The hospitals have already worked through a bad flu season, which has some worried that there may not be enough beds should the coronavirus cases surge, as some models predict.
“This is not going to be a financial issue,” said New York Gov. Andrew Cuomo. “If anything … it will be a capacity issue, the number of beds.”
There are no signs the health system is cracking under pressure, but that may change depending on the severity and duration of the epidemic.
“Surge capacity remains something that is not able to be sustained for extended periods of time,” Ngozi Ezike, director of the Illinois health department, told the House Homeland Security Committee last week.
Hospital industry executives contend that they routinely drill for complex public health cases.
“This is not an isolated event. Every discussion I’ve had with my hospital people is that they have vast experience from H1N1, to SARs, to MERS,” said Chip Kahn, president and CEO of the Federation of American Hospitals. “They’re in a heavy prep mode, and they feel pretty confident that they’re doing the drilling now and the prep now.”
But hospitals have reached breaking points. Just two years ago, during flu season, a hospital in Texas had to turn patients away, while some in California set up tents in the parking lot.
The coronavirus, which has already infected more than 100,000 people around the world and 600 in the United States, has the potential to be much worse.

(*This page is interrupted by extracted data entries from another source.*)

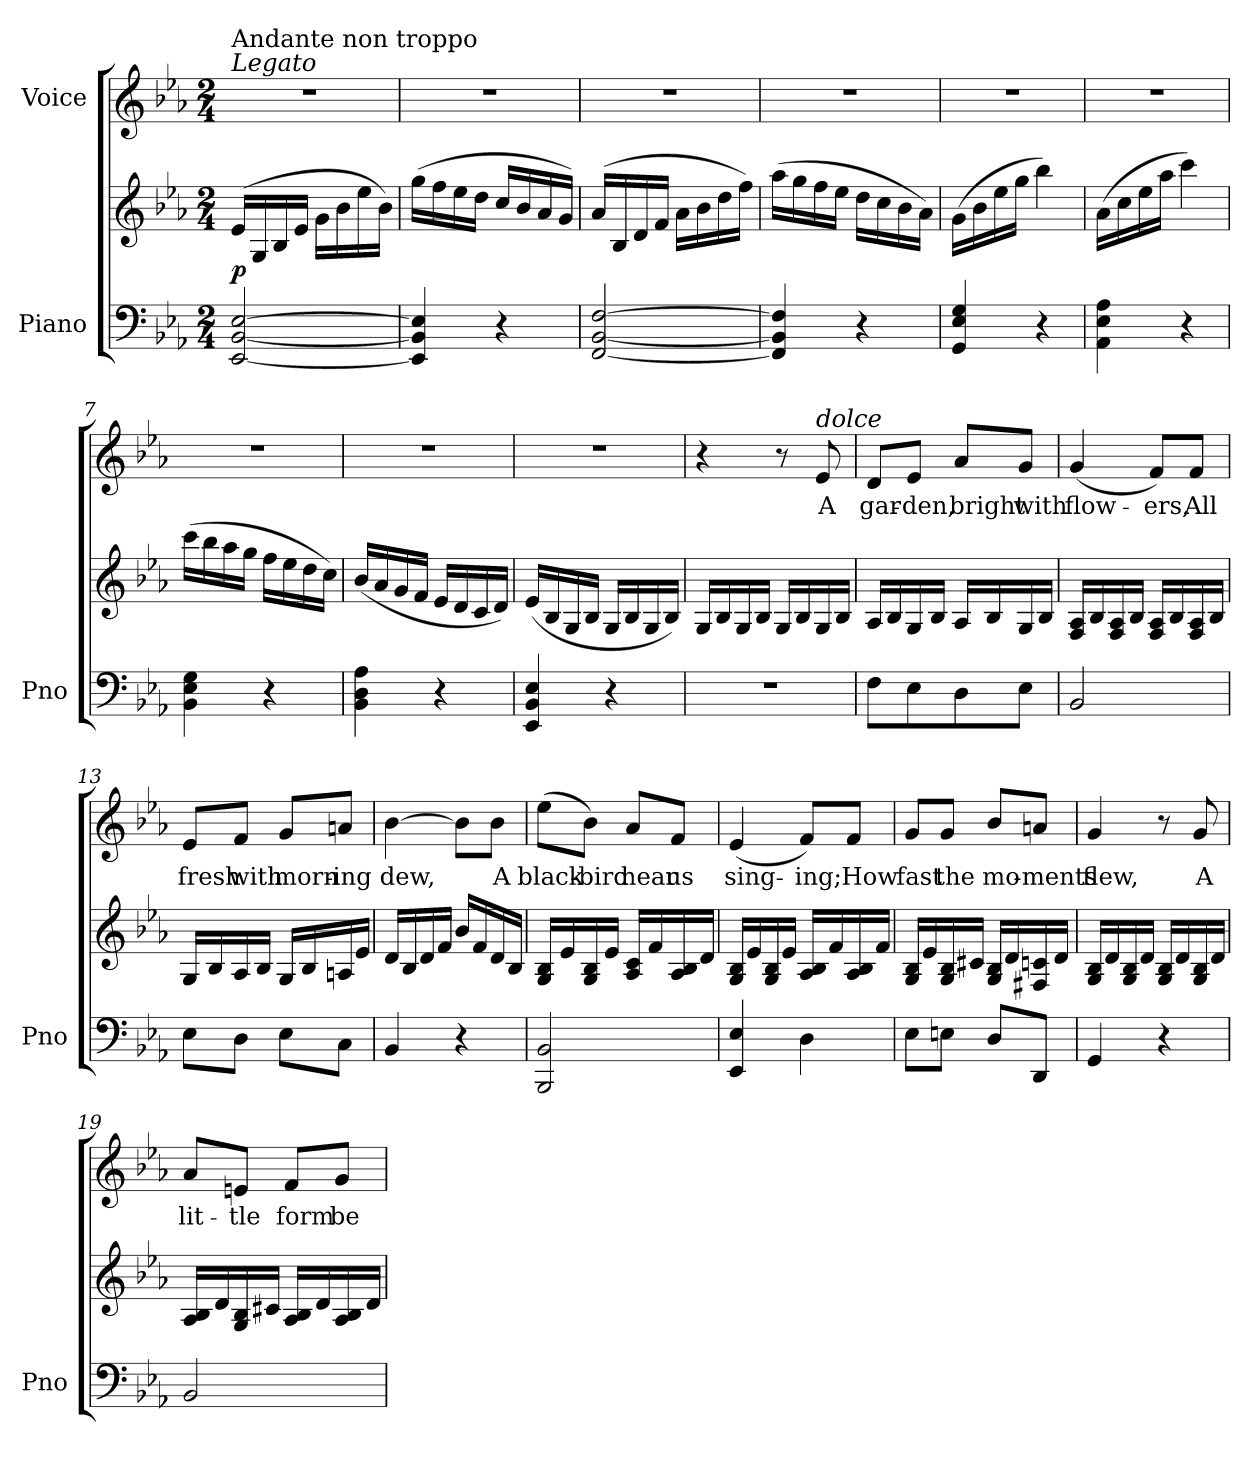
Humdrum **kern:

**kern	**kern	**dynam	**kern	**text
*part2	*part2	*part2	*part1	*part1
*staff3	*staff2	*staff2/3	*staff1	*staff1
*I"Piano	*	*	*I"Voice	*
*I'Pno	*	*	*	*
*clefF4	*clefG2	*	*clefG2	*
*k[b-e-a-]	*k[b-e-a-]	*	*k[b-e-a-]	*
*M2/4	*M2/4	*	*M2/4	*
=1	=1	=1	=1	=1
!	!	!	!LO:TX:a:i:t=Legato	!
!	!	!	!LO:TX:a:t=Andante non troppo	!
!	!	!LO:DY:b	!	!
[2EE-/ [2BB-/ [2E-/	(16e-/LL	p	2r	.
.	16G/	.	.	.
.	16B-/	.	.	.
.	16e-/JJ	.	.	.
.	16g\LL	.	.	.
.	16b-\	.	.	.
.	16ee-\	.	.	.
.	16b-\JJ)	.	.	.
=2	=2	=2	=2	=2
4EE-/] 4BB-/] 4E-/]	(16gg\LL	.	2r	.
.	16ff\	.	.	.
.	16ee-\	.	.	.
.	16dd\JJ	.	.	.
4r	16cc/LL	.	.	.
.	16b-/	.	.	.
.	16a-/	.	.	.
.	16g/JJ)	.	.	.
=3	=3	=3	=3	=3
[2FF/ [2BB-/ [2F/	(16a-/LL	.	2r	.
.	16B-/	.	.	.
.	16d/	.	.	.
.	16f/JJ	.	.	.
.	16a-\LL	.	.	.
.	16b-\	.	.	.
.	16dd\	.	.	.
.	16ff\JJ)	.	.	.
=4	=4	=4	=4	=4
4FF/] 4BB-/] 4F/]	(16aa-\LL	.	2r	.
.	16gg\	.	.	.
.	16ff\	.	.	.
.	16ee-\JJ	.	.	.
4r	16dd\LL	.	.	.
.	16cc\	.	.	.
.	16b-\	.	.	.
.	16a-\JJ)	.	.	.
=5	=5	=5	=5	=5
4GG/ 4E-/ 4G/	(16g\LL	.	2r	.
.	16b-\	.	.	.
.	16ee-\	.	.	.
.	16gg\JJ	.	.	.
4r	4bb-\)	.	.	.
=6	=6	=6	=6	=6
4AA-\ 4E-\ 4A-\	(16a-\LL	.	2r	.
.	16cc\	.	.	.
.	16ee-\	.	.	.
.	16aa-\JJ	.	.	.
4r	4ccc\)	.	.	.
=7	=7	=7	=7	=7
4BB-\ 4E-\ 4G\	(16ccc\LL	.	2r	.
.	16bb-\	.	.	.
.	16aa-\	.	.	.
.	16gg\JJ	.	.	.
4r	16ff\LL	.	.	.
.	16ee-\	.	.	.
.	16dd\	.	.	.
.	16cc\JJ)	.	.	.
=8	=8	=8	=8	=8
4BB-\ 4D\ 4A-\	(16b-/LL	.	2r	.
.	16a-/	.	.	.
.	16g/	.	.	.
.	16f/JJ	.	.	.
4r	16e-/LL	.	.	.
.	16d/	.	.	.
.	16c/	.	.	.
.	16d/JJ)	.	.	.
=9	=9	=9	=9	=9
4EE-/ 4BB-/ 4E-/	(16e-/LL	.	2r	.
.	16B-/	.	.	.
.	16G/	.	.	.
.	16B-/JJ	.	.	.
4r	16G/LL	.	.	.
.	16B-/	.	.	.
.	16G/	.	.	.
.	16B-/JJ)	.	.	.
=10	=10	=10	=10	=10
2r	16G/LL	.	4r	.
.	16B-/	.	.	.
.	16G/	.	.	.
.	16B-/JJ	.	.	.
.	16G/LL	.	8r	.
.	16B-/	.	.	.
!	!	!	!LO:TX:i:t=dolce	!
.	16G/	.	8e-/	A
.	16B-/JJ	.	.	.
=11	=11	=11	=11	=11
8F\L	16A-/LL	.	8d/L	gar-
.	16B-/	.	.	.
8E-\	16G/	.	8e-/J	-den,
.	16B-/JJ	.	.	.
8D\	16A-/LL	.	8a-/L	bright
.	16B-/	.	.	.
8E-\J	16G/	.	8g/J	with
.	16B-/JJ	.	.	.
=12	=12	=12	=12	=12
2BB-/	16F/ 16A-/LL	.	(4g/	flow-
.	16B-/	.	.	.
.	16F/ 16A-/	.	.	.
.	16B-/JJ	.	.	.
.	16F/ 16A-/LL	.	8f/L)	-ers,
.	16B-/	.	.	.
.	16F/ 16A-/	.	8f/J	All
.	16B-/JJ	.	.	.
=13	=13	=13	=13	=13
8E-\L	16G/LL	.	8e-/L	fresh
.	16B-/	.	.	.
8D\J	16A-/	.	8f/J	with
.	16B-/JJ	.	.	.
8E-\L	16G/LL	.	8g/L	morn-
.	16B-/	.	.	.
8C\J	16An/	.	8an/J	-ing
.	16e-/JJ	.	.	.
=14	=14	=14	=14	=14
4BB-/	16d/LL	.	[4b-\	dew,
.	16B-/	.	.	.
.	16d/	.	.	.
.	16f/JJ	.	.	.
4r	16b-/LL	.	8b-\L]	.
.	16f/	.	.	.
.	16d/	.	8b-\J	A
.	16B-/JJ	.	.	.
=15	=15	=15	=15	=15
2BBB-/ 2BB-/	16G/ 16B-/LL	.	(8ee-\L	black-
.	16e-/	.	.	.
.	16G/ 16B-/	.	8b-\J)	-bird
.	16e-/JJ	.	.	.
.	16A-/ 16c/LL	.	8a-/L	near
.	16f/	.	.	.
.	16A-/ 16B-/	.	8f/J	us
.	16d/JJ	.	.	.
=16	=16	=16	=16	=16
4EE-/ 4E-/	16G/ 16B-/LL	.	(4e-/	sing-
.	16e-/	.	.	.
.	16G/ 16B-/	.	.	.
.	16e-/JJ	.	.	.
4D\	16A-/ 16B-/LL	.	8f/L)	-ing;
.	16f/	.	.	.
.	16A-/ 16B-/	.	8f/J	How
.	16f/JJ	.	.	.
=17	=17	=17	=17	=17
8E-\L	16G/ 16B-/LL	.	8g/L	fast
.	16e-/	.	.	.
8En\J	16G/ 16B-/	.	8g/J	the
.	16c#X/JJ	.	.	.
8D/L	16G/ 16B-/LL	.	8b-/L	mo-
.	16d/	.	.	.
8DD/J	16F#X/ 16cn/	.	8an/J	-ments
.	16d/JJ	.	.	.
=18	=18	=18	=18	=18
4GG/	16G/ 16B-/LL	.	4g/	flew,
.	16d/	.	.	.
.	16G/ 16B-/	.	.	.
.	16d/JJ	.	.	.
4r	16G/ 16B-/LL	.	8r	.
.	16d/	.	.	.
.	16G/ 16B-/	.	8g/	A
.	16d/JJ	.	.	.
=19	=19	=19	=19	=19
2BB-/	16A-/ 16B-/LL	.	8a-/L	lit-
.	16d/	.	.	.
.	16G/ 16B-/	.	8en/J	-tle
.	16c#X/JJ	.	.	.
.	16A-/ 16B-/LL	.	8f/L	form
.	16d/	.	.	.
.	16A-/ 16B-/	.	8g/J	be-
.	16d/JJ	.	.	.
=	=	=	=	=
*-	*-	*-	*-	*-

“Given that we’ve had a month or more of prep time, we have created contingency plans and will have additional beds available … but the actual ICU beds and ventilators are somewhat fixed and those numbers are what they are,” said Mark Mulligan, director of NYU Langone Health’s division of infectious diseases and immunology.
The Trump administration continues to hold regular calls and meetings with health care providers, according to a spokesperson for the Office of the Assistant Secretary for Preparedness and Response. Hospitals have shared concerns “about their readiness for a possible widespread outbreak with regard to personal protective equipment, infection prevention and control, diagnostic testing availability, and other medical supply shortages,” the spokesperson said.
Vice President Mike Pence announced the administration is working with a manufacturer to make 35 million more masks at a time when 86 percent of hospitals are concerned about the supply of personal protective gear, according to a recent survey of 300 hospitals. The administration also approved the use of masks in industrial jobs, like construction, for doctors and intends to buy 500 million more over the next 18 months.
But it's still unclear how quickly those will come and whether they’ll be enough.
“Every hospital has limited, finite ability to surge,” said NYU Langone's Mulligan.